Eddie Antar grew a single electronics store in Brooklyn into one of the most memorable stock frauds of the late 1980s.
Renowned for its late-night TV commercials touting “in-saaane” prices, “Crazy Eddie” began as a family-run skimming operation. It stole sales tax money, manipulated inventories, filed false insurance claims and paid employees off the books.
Thriving on ill-gotten gains, it expanded to more than 40 stores in four states with reported annual sales of more than $300 million (or so they say).
Antar shipped millions in skimmed loot to banks in Israel. But he eventually realized he could make more money by selling stock to the public. To accomplish this, he needed to cook the books, and he put his accountant cousin, Sam Antar, in the kitchen.

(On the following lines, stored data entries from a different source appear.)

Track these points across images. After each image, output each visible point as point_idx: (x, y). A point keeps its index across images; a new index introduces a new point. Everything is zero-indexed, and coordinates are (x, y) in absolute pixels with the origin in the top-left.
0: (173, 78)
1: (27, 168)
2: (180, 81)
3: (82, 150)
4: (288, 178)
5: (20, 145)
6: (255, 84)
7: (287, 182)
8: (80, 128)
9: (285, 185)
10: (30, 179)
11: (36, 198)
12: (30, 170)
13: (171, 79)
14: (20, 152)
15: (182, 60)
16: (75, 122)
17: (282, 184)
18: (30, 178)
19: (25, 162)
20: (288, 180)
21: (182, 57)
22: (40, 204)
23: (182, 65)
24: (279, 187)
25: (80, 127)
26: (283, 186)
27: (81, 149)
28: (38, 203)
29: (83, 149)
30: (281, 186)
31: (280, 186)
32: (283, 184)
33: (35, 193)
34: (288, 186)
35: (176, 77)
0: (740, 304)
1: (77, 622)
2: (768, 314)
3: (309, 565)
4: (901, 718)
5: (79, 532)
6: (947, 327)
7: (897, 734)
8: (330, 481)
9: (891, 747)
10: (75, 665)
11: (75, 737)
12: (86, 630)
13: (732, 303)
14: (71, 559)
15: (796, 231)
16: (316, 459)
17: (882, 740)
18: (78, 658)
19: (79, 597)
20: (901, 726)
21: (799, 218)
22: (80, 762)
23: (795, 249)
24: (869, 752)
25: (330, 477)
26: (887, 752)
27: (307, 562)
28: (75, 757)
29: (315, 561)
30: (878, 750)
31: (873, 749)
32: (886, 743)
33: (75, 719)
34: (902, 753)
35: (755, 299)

“I was trained to be a criminal since I was 14 years old,” Sam Antar said in an interview. “I went to college for the purpose of being a better criminal. My cousin Eddie paid for my education. I did it. I loved it.”
Why?
“Money, greed, power, stature, family loyalty and just for the fun of doing it,” said Sam Antar, who offers an insider’s description of the fraud on his website.
In the years before its initial public stock offering, Crazy Eddie slowly reduced its skimming operations, making it appear to future shareholders that profits were exploding. After its IPO launched in 1984, its stock soared from $8 to $72. Months later, the company imploded under the weight of its Byzantine accounting frauds.
It was liquidated following a 1989 bankruptcy filing.
Eddie Antar took off for Israel and dodged justice for years, but he finally received an eight-year prison sentence in 1997. He was released in 1999 and died in 2016 at the age of 68.
Sam Antar avoided a prison sentence by cooperating with prosecutors, but he once said he has never found redemption.
“There is no redemption,” he said. “Redemption is for you, the noncriminal, who believes that human beings are capable of wonderful things.”